What do you mean, what to infer? That example doesn't have a narrowing constraint, so no narrowing happens. Result is {a:T} | {b:T} | {c:T}

[SimonMeskens]

type A<T extends string> = { a: T };
type B<T extends number> = { b: T };
type C<T extends string | number> = { c: T };

type D<T extends string | number> = A<T> | B<T> | C<T>

let x: D<string | number> ; // x: {a:T} | {b:T} | {c:T}
let y: D<string> ; // x: {a:T} | {c:T}
let z: D<number> ; // x: {b:T} | {c:T}

[olegdunkan]

To understand each other. Do you suggest this form of discriminated unions

type T1<T extends U1> = ...;
type T2<T extends U2> = ...;
...
type Tn<T extends Un> = ...;

type U<T extends U1 | U2 | ... | Un> = T1<T> | T2<T> | ... | Tn<T>;

or

type T1<T extends ...> = U1;
type T2<T extends ...> = U2;
...
type Tn<T extends ...> = Un;

type U<T extends ...> = T1<T> | T2<T> | ... | Tn<T>;

where U1 | U2 | ... | Un are discriminated union?

[SimonMeskens]

Neither I think?

This first example wouldn't be allowed, because if U is a number, the result would be never.

type T1<T extends string> = Array<T>;
type U1<U extends string | number> = T1<U>; // error here, as it is now

This second example is allowed, because all possible values of U result in a valid type.

type T1<T extends string> = Array<T>;
type T2<T extends number> = Set<number>;
type U1<U extends string | number> = T1<U> | T2<U>; // no error

let x: U1<"foo"> // x: Array<"foo">
let y: U1<4> // x: Set<4>
let z: U1<"bar" | 2> // x: Array<"bar"> | Set<2>

The compiler doesn't "pick a type", all it does is narrow the type by eliminating cases from the discriminated union T1<U> | T2<U> once the generic type is known.

[olegdunkan]

))) I see, third case, discriminated union is T1<T> | T2<T> | ... | Tn<T>
But notion of the discriminated union supposes that resulting type of T1<T> | T2<T> | ... | Tn<T> will be some (only one) of them.
Conclude, for each Tn the compiler checks if type argument respects Tn's constraint then include Tn in the union.
But last question, how does the compiler understand that user wants to implement a discriminated union?
Because now it is not valid code:

type A<T extends string> = { a: T };
type B<T extends number> = { b: T };

type C<T extends string | number> = A<T> | B<T>; //error, C<T> constraint must be assignable to A<T> and B<T> constraints 

[SimonMeskens]

I think you're confused about what a discriminated union union type is. the "|" symbol in TypeScript denotes one basically.
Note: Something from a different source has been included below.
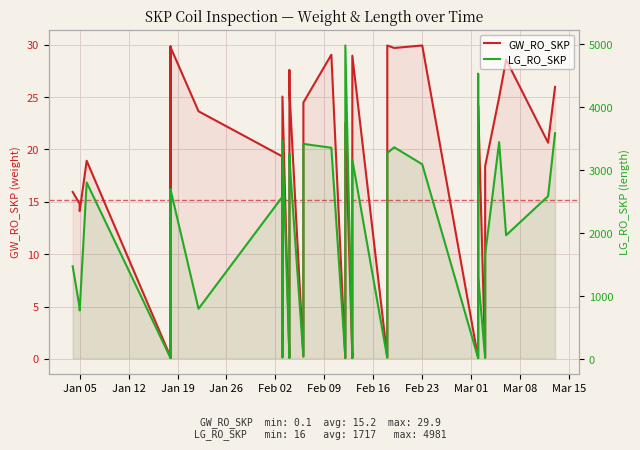

What is the value of the LG_RO_SKP point at the 1st from the left?

1474.0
I'm not asking for a new feature, just some extra leniency on one end and a new type narrowing rule on the other.

[SimonMeskens]

I've replaced all instances of "discriminated union" with just "union type" to make it clearer. Not all union types are discriminated and I think that was causing some confusion. My mistake for not using the right words. Is it clearer now?

[olegdunkan]

Now, It is clear what you want. Thanks.

[gcnew]

Generally, I'm in two minds about type level pattern matching. On the one hand, it will allow interesting use cases to be properly typed, on the other, it'd add significant complexity. It's not clear how to do type inference, either.

type A<T extends string> = { a: T };
type B<T> = A<T> | { b: number }

Accepting definitions such as the above B worries me, because it breaks the intuition that T is valid for each of the constituents. A more straightforward approach has been proposed by @isiahmeadows in #13257, however its very very complicated. A less ambitions proposal might be a better start.

PS: Guards should be really simple, otherwise proving that moderately complex guards are total is far from trivial or even impossible - e.g. GADTs meet their match: pattern-matching warnings that account for GADTs, guards, and laziness.

[dead-claudia]

Edit: Regarding my proposal in #13257.

@gcnew Yeah, and I should really re-work it enough to make the semantics a little clearer (it acts like it'll either match or error completely, when in reality, it should match or just fail, reusing that error if it's reasonably close).